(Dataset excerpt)
::::
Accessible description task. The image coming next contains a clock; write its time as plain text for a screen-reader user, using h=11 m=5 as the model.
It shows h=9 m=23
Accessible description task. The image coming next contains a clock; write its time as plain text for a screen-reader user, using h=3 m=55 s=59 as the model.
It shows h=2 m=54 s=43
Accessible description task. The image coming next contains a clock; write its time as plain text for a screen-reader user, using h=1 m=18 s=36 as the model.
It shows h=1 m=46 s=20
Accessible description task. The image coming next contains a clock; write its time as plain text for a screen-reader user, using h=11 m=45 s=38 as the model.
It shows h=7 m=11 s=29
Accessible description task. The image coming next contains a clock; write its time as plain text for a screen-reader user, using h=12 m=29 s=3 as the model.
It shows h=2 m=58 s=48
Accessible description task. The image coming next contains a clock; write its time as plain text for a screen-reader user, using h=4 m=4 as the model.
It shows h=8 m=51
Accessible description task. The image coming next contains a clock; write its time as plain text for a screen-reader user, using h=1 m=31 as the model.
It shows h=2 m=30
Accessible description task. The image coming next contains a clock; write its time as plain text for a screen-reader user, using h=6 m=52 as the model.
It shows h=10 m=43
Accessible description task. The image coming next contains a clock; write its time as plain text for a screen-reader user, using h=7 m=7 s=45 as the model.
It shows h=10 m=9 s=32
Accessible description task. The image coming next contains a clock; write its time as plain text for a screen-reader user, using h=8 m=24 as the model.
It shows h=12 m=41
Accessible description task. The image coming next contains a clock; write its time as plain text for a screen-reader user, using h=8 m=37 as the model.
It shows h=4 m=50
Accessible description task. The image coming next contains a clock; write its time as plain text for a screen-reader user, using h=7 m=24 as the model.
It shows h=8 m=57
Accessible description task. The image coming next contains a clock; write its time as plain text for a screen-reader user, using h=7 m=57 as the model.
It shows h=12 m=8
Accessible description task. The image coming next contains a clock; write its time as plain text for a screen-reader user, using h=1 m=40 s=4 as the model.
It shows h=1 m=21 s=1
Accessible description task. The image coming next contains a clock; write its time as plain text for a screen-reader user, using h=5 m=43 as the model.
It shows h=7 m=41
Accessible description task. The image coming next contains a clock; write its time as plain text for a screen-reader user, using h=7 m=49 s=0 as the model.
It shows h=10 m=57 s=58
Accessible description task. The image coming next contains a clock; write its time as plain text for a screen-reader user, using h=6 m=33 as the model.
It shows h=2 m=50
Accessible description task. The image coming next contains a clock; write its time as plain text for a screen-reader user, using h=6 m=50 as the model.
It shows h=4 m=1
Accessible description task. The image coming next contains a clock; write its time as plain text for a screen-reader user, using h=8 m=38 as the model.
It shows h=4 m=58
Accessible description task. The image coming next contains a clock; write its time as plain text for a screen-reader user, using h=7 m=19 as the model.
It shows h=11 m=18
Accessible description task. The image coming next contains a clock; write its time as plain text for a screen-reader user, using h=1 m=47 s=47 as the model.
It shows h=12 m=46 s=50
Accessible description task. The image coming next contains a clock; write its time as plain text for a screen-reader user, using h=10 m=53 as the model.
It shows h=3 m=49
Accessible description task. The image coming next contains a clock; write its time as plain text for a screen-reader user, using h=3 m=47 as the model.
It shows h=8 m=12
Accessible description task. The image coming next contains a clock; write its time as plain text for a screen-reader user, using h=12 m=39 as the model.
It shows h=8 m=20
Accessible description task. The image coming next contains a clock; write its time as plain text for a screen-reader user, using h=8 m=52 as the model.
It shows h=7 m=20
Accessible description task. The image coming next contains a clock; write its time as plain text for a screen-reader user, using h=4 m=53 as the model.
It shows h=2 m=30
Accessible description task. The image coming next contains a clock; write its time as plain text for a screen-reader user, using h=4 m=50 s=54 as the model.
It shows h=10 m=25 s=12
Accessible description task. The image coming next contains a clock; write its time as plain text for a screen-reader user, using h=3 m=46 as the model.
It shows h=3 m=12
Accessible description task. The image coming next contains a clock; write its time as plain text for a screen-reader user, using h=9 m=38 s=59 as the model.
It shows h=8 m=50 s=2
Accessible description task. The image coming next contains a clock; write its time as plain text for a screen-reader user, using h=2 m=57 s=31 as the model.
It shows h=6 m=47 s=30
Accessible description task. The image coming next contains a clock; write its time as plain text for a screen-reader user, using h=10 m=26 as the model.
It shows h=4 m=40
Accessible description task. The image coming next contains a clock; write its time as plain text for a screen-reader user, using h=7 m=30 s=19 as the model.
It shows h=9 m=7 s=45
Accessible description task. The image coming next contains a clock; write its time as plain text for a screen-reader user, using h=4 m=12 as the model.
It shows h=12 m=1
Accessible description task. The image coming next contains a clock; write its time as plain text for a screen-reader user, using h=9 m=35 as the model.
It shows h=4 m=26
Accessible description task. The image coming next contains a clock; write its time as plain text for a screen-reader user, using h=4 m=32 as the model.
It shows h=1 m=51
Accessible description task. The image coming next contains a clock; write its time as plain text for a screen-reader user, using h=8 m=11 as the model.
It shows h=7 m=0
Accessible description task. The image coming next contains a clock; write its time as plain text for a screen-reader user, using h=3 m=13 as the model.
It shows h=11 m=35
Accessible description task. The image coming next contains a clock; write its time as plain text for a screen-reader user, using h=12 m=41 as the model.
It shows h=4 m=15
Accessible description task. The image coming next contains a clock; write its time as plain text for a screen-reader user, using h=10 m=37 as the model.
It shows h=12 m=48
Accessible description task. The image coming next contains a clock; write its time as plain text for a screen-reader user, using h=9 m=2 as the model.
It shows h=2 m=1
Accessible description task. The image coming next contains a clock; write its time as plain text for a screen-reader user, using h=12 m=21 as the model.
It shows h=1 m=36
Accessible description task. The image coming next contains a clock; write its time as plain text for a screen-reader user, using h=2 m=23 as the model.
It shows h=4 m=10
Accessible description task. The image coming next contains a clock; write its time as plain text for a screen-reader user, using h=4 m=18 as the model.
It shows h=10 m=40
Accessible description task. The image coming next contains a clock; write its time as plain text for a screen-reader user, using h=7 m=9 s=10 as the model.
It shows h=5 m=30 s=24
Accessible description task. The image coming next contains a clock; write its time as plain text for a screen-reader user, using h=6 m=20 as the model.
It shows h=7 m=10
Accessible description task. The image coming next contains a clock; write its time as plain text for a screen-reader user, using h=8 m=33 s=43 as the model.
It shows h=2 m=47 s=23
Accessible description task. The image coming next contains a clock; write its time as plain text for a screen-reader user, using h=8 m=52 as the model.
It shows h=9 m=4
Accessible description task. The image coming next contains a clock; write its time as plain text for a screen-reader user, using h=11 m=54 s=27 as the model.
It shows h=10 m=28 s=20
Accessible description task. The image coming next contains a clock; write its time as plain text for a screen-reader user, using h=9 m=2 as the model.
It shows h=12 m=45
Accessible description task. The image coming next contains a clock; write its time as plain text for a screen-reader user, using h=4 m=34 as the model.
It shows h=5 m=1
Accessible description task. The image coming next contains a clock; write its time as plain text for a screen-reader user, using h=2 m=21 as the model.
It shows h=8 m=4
::::
Work instructions: Rewrite all of the records with "screen-reader user" changed to "person using a screen reader" everywhere it occurs. Leave every other part of the records unchanged.

Full response:
Accessible description task. The image coming next contains a clock; write its time as plain text for a person using a screen reader, using h=11 m=5 as the model.
It shows h=9 m=23
Accessible description task. The image coming next contains a clock; write its time as plain text for a person using a screen reader, using h=3 m=55 s=59 as the model.
It shows h=2 m=54 s=43
Accessible description task. The image coming next contains a clock; write its time as plain text for a person using a screen reader, using h=1 m=18 s=36 as the model.
It shows h=1 m=46 s=20
Accessible description task. The image coming next contains a clock; write its time as plain text for a person using a screen reader, using h=11 m=45 s=38 as the model.
It shows h=7 m=11 s=29
Accessible description task. The image coming next contains a clock; write its time as plain text for a person using a screen reader, using h=12 m=29 s=3 as the model.
It shows h=2 m=58 s=48
Accessible description task. The image coming next contains a clock; write its time as plain text for a person using a screen reader, using h=4 m=4 as the model.
It shows h=8 m=51
Accessible description task. The image coming next contains a clock; write its time as plain text for a person using a screen reader, using h=1 m=31 as the model.
It shows h=2 m=30
Accessible description task. The image coming next contains a clock; write its time as plain text for a person using a screen reader, using h=6 m=52 as the model.
It shows h=10 m=43
Accessible description task. The image coming next contains a clock; write its time as plain text for a person using a screen reader, using h=7 m=7 s=45 as the model.
It shows h=10 m=9 s=32
Accessible description task. The image coming next contains a clock; write its time as plain text for a person using a screen reader, using h=8 m=24 as the model.
It shows h=12 m=41
Accessible description task. The image coming next contains a clock; write its time as plain text for a person using a screen reader, using h=8 m=37 as the model.
It shows h=4 m=50
Accessible description task. The image coming next contains a clock; write its time as plain text for a person using a screen reader, using h=7 m=24 as the model.
It shows h=8 m=57
Accessible description task. The image coming next contains a clock; write its time as plain text for a person using a screen reader, using h=7 m=57 as the model.
It shows h=12 m=8
Accessible description task. The image coming next contains a clock; write its time as plain text for a person using a screen reader, using h=1 m=40 s=4 as the model.
It shows h=1 m=21 s=1
Accessible description task. The image coming next contains a clock; write its time as plain text for a person using a screen reader, using h=5 m=43 as the model.
It shows h=7 m=41
Accessible description task. The image coming next contains a clock; write its time as plain text for a person using a screen reader, using h=7 m=49 s=0 as the model.
It shows h=10 m=57 s=58
Accessible description task. The image coming next contains a clock; write its time as plain text for a person using a screen reader, using h=6 m=33 as the model.
It shows h=2 m=50
Accessible description task. The image coming next contains a clock; write its time as plain text for a person using a screen reader, using h=6 m=50 as the model.
It shows h=4 m=1
Accessible description task. The image coming next contains a clock; write its time as plain text for a person using a screen reader, using h=8 m=38 as the model.
It shows h=4 m=58
Accessible description task. The image coming next contains a clock; write its time as plain text for a person using a screen reader, using h=7 m=19 as the model.
It shows h=11 m=18
Accessible description task. The image coming next contains a clock; write its time as plain text for a person using a screen reader, using h=1 m=47 s=47 as the model.
It shows h=12 m=46 s=50
Accessible description task. The image coming next contains a clock; write its time as plain text for a person using a screen reader, using h=10 m=53 as the model.
It shows h=3 m=49
Accessible description task. The image coming next contains a clock; write its time as plain text for a person using a screen reader, using h=3 m=47 as the model.
It shows h=8 m=12
Accessible description task. The image coming next contains a clock; write its time as plain text for a person using a screen reader, using h=12 m=39 as the model.
It shows h=8 m=20
Accessible description task. The image coming next contains a clock; write its time as plain text for a person using a screen reader, using h=8 m=52 as the model.
It shows h=7 m=20
Accessible description task. The image coming next contains a clock; write its time as plain text for a person using a screen reader, using h=4 m=53 as the model.
It shows h=2 m=30
Accessible description task. The image coming next contains a clock; write its time as plain text for a person using a screen reader, using h=4 m=50 s=54 as the model.
It shows h=10 m=25 s=12
Accessible description task. The image coming next contains a clock; write its time as plain text for a person using a screen reader, using h=3 m=46 as the model.
It shows h=3 m=12
Accessible description task. The image coming next contains a clock; write its time as plain text for a person using a screen reader, using h=9 m=38 s=59 as the model.
It shows h=8 m=50 s=2
Accessible description task. The image coming next contains a clock; write its time as plain text for a person using a screen reader, using h=2 m=57 s=31 as the model.
It shows h=6 m=47 s=30
Accessible description task. The image coming next contains a clock; write its time as plain text for a person using a screen reader, using h=10 m=26 as the model.
It shows h=4 m=40
Accessible description task. The image coming next contains a clock; write its time as plain text for a person using a screen reader, using h=7 m=30 s=19 as the model.
It shows h=9 m=7 s=45
Accessible description task. The image coming next contains a clock; write its time as plain text for a person using a screen reader, using h=4 m=12 as the model.
It shows h=12 m=1
Accessible description task. The image coming next contains a clock; write its time as plain text for a person using a screen reader, using h=9 m=35 as the model.
It shows h=4 m=26
Accessible description task. The image coming next contains a clock; write its time as plain text for a person using a screen reader, using h=4 m=32 as the model.
It shows h=1 m=51
Accessible description task. The image coming next contains a clock; write its time as plain text for a person using a screen reader, using h=8 m=11 as the model.
It shows h=7 m=0
Accessible description task. The image coming next contains a clock; write its time as plain text for a person using a screen reader, using h=3 m=13 as the model.
It shows h=11 m=35
Accessible description task. The image coming next contains a clock; write its time as plain text for a person using a screen reader, using h=12 m=41 as the model.
It shows h=4 m=15
Accessible description task. The image coming next contains a clock; write its time as plain text for a person using a screen reader, using h=10 m=37 as the model.
It shows h=12 m=48
Accessible description task. The image coming next contains a clock; write its time as plain text for a person using a screen reader, using h=9 m=2 as the model.
It shows h=2 m=1
Accessible description task. The image coming next contains a clock; write its time as plain text for a person using a screen reader, using h=12 m=21 as the model.
It shows h=1 m=36
Accessible description task. The image coming next contains a clock; write its time as plain text for a person using a screen reader, using h=2 m=23 as the model.
It shows h=4 m=10
Accessible description task. The image coming next contains a clock; write its time as plain text for a person using a screen reader, using h=4 m=18 as the model.
It shows h=10 m=40
Accessible description task. The image coming next contains a clock; write its time as plain text for a person using a screen reader, using h=7 m=9 s=10 as the model.
It shows h=5 m=30 s=24
Accessible description task. The image coming next contains a clock; write its time as plain text for a person using a screen reader, using h=6 m=20 as the model.
It shows h=7 m=10
Accessible description task. The image coming next contains a clock; write its time as plain text for a person using a screen reader, using h=8 m=33 s=43 as the model.
It shows h=2 m=47 s=23
Accessible description task. The image coming next contains a clock; write its time as plain text for a person using a screen reader, using h=8 m=52 as the model.
It shows h=9 m=4
Accessible description task. The image coming next contains a clock; write its time as plain text for a person using a screen reader, using h=11 m=54 s=27 as the model.
It shows h=10 m=28 s=20
Accessible description task. The image coming next contains a clock; write its time as plain text for a person using a screen reader, using h=9 m=2 as the model.
It shows h=12 m=45
Accessible description task. The image coming next contains a clock; write its time as plain text for a person using a screen reader, using h=4 m=34 as the model.
It shows h=5 m=1
Accessible description task. The image coming next contains a clock; write its time as plain text for a person using a screen reader, using h=2 m=21 as the model.
It shows h=8 m=4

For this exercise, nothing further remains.